My name is Valerie and quarantine hit around the time my nursing career was supposed to start. I was in the last half of my last semester of nursing school, and the next seven weeks were meant to be focused on our preceptorship clinical rotation. Though I was nervous to be on my own during preceptorship, I was excited to learn and experience what nursing is like on the field with no clinical instructors while having a full patient load. However, COVID-19 had other ideas and clinical rotations were canceled. My immediate thoughts were that my nursing career would be compromised. I had it in my head that this was the final and most important task that I needed to succeed in to be on the right path of becoming what someone might consider a good nurse. And honestly, I panicked. I did not want to start my career feeling underprepared. I felt like COVID-19 was taking something from me that I had work so hard for.

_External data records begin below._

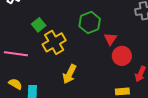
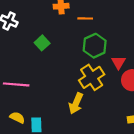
green square: (39, 25) -> (42, 43), moved
yellow cross: (54, 42) -> (92, 77), moved

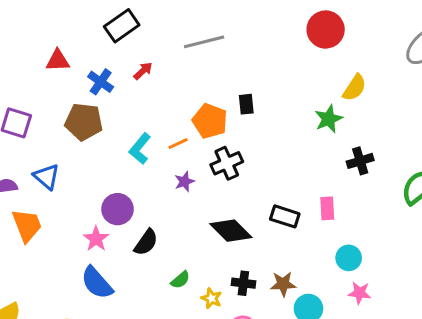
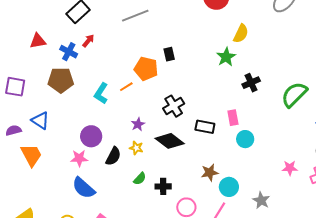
red arrow: (143, 71) -> (88, 41), moved
black cross: (227, 163) -> (174, 106), moved
purple star: (185, 182) -> (138, 124), moved
pink star: (96, 239) -> (79, 158), turned -30
cyan circle: (349, 258) -> (245, 139), moved
black cross: (243, 283) -> (163, 186), moved
pink star: (360, 293) -> (290, 168), moved
yellow star: (211, 298) -> (136, 148), moved

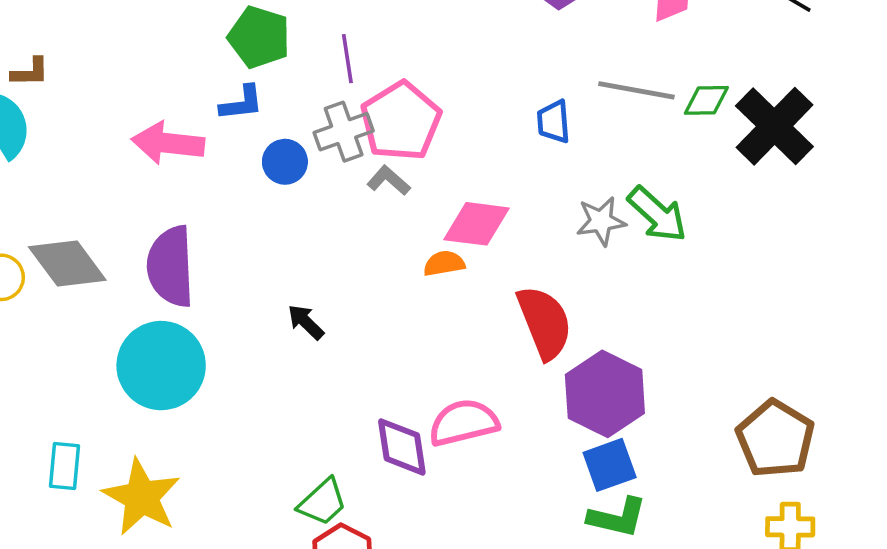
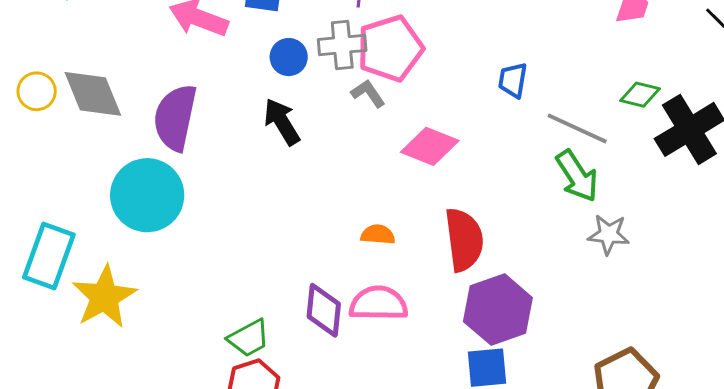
gray line: (636, 90) -> (577, 128), moved
gray star: (601, 221) -> (609, 234), moved
orange semicircle: (444, 263) -> (378, 235), moved
black arrow: (306, 322) -> (282, 122), moved, size x1.4
cyan rectangle: (65, 466) -> (49, 256), size x1.6

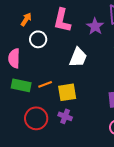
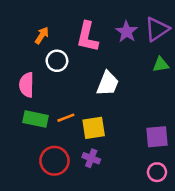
purple star: (95, 26) -> (127, 32), moved

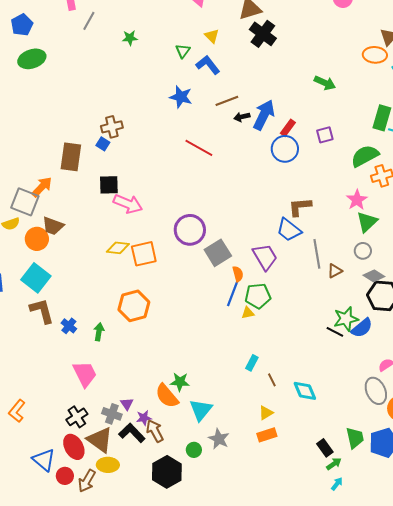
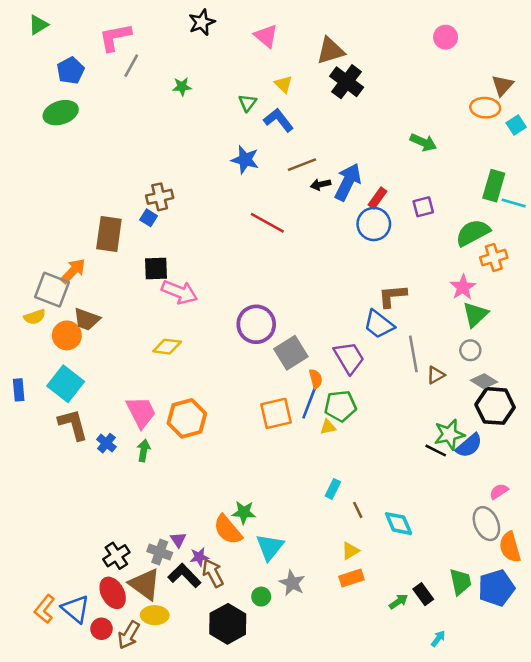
blue pentagon: (22, 25) -> (71, 71), moved
orange square: (144, 254) -> (276, 413), moved
pink trapezoid: (85, 374) -> (141, 412), moved
orange L-shape: (17, 411) -> (45, 609), moved
green arrow: (334, 464) -> (399, 602), moved

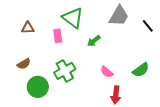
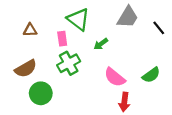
brown semicircle: (24, 64) -> (26, 69), size x1.5
green cross: (65, 71) -> (69, 63), moved
pink semicircle: (107, 72) -> (115, 77), size x1.5

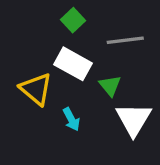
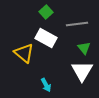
green triangle: (110, 86) -> (84, 48), moved
cyan arrow: (71, 119) -> (46, 85), moved

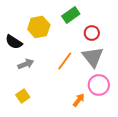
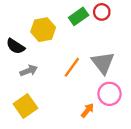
red circle: (92, 33) -> (102, 12), moved
yellow square: (23, 96) -> (25, 106), size x1.5

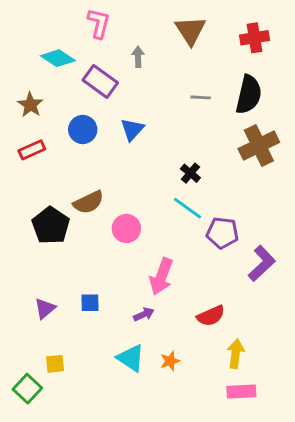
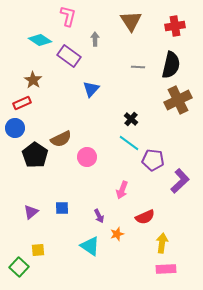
brown star: (30, 105) -> (33, 80), moved
blue circle: (83, 129) -> (15, 128), moved
pink arrow: (161, 276) -> (122, 190), moved, size x0.7
purple arrow: (144, 314) -> (99, 216), turned 88
orange star: (170, 361) -> (117, 234), moved

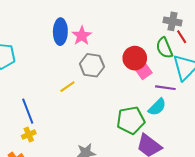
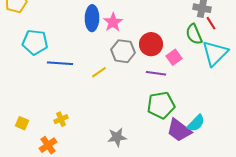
red circle: (135, 58) -> (151, 44), moved
purple line: (165, 88) -> (156, 73), moved
cyan semicircle: (157, 107) -> (196, 123), moved
blue line: (28, 111) -> (60, 63), moved, turned -65

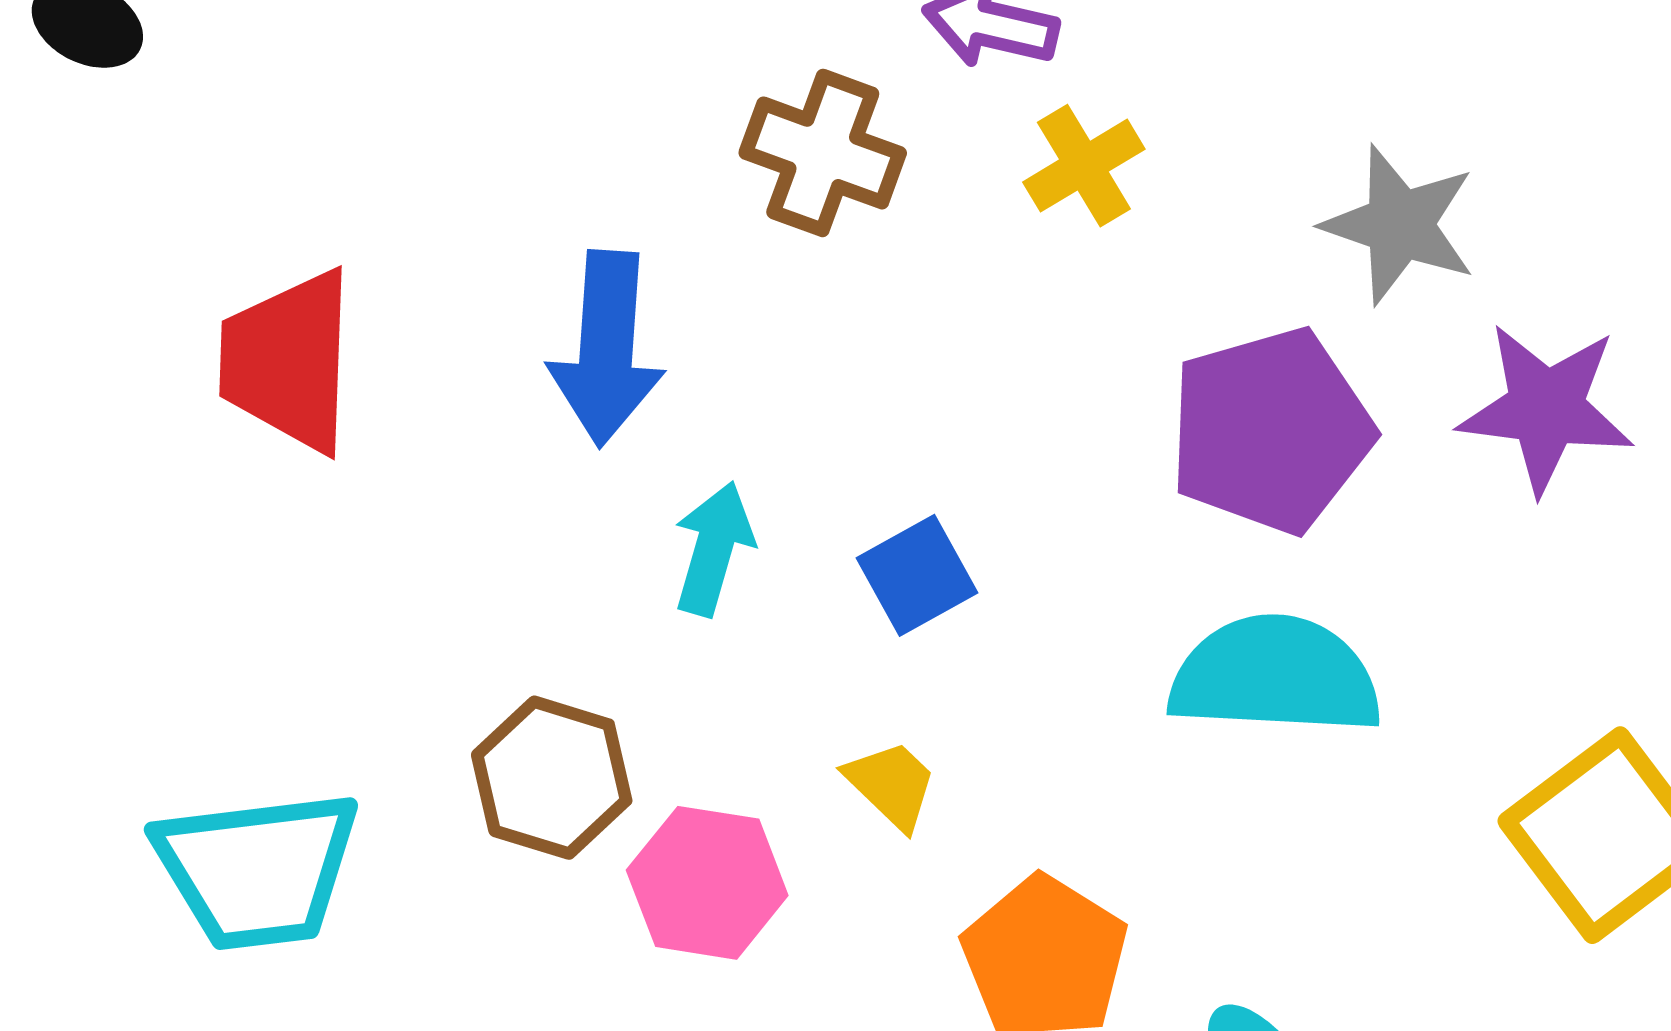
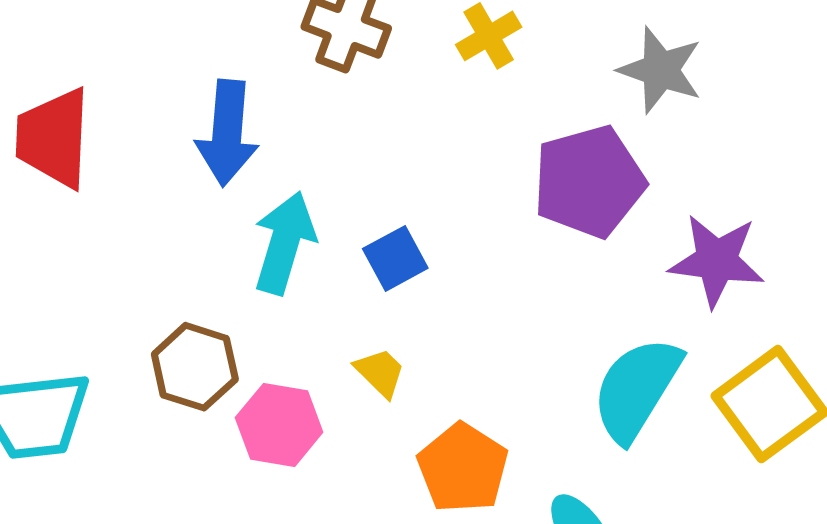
purple star: (1546, 408) -> (717, 261), moved
cyan arrow: (713, 549) -> (284, 243), size x1.4
cyan semicircle: (1275, 676) -> (636, 389), moved, turned -62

Two months later, while waiting for my nursing permit, I started work as a candidate for the profession of nursing (CPN). Though I have been frequenting hospitals for the last 3 years, the environment was completely different. I was working on the medicine unit and the quietness was the first thing I noticed. I never realized how much more life visitors brought to the place. I felt I had to work harder to maintain morale and keep my patients from noticing too much that their loved ones were not allowed to visit.
The hospital I worked at never had a COVID-19 case but tests were done daily for new admissions and patient transfers. I still felt like I was missing a big chunk of my training and it impacted my thinking process. I doubted myself an unhealthy amount of times during those first few weeks. Soon, I realized that there was no time to wait and feel ready just because I had missed those precious seven weeks of preceptorship. I was here at this hospital and I had these patients who were depending on me during this difficult time. I just had to be ready. It was not ideal but the situation could not be avoided and soon I was only questioning myself a healthy amount of times.
At some point, I was surrounded by nurses who voluntarily worked a few weeks on COVID-19 units at other hospitals. They were sharing their stories and I remember feeling inspired, and frankly intimidated, by these nurses. I hope to be half as courageous as them and still choose to run where I am needed the most when facing the unknown.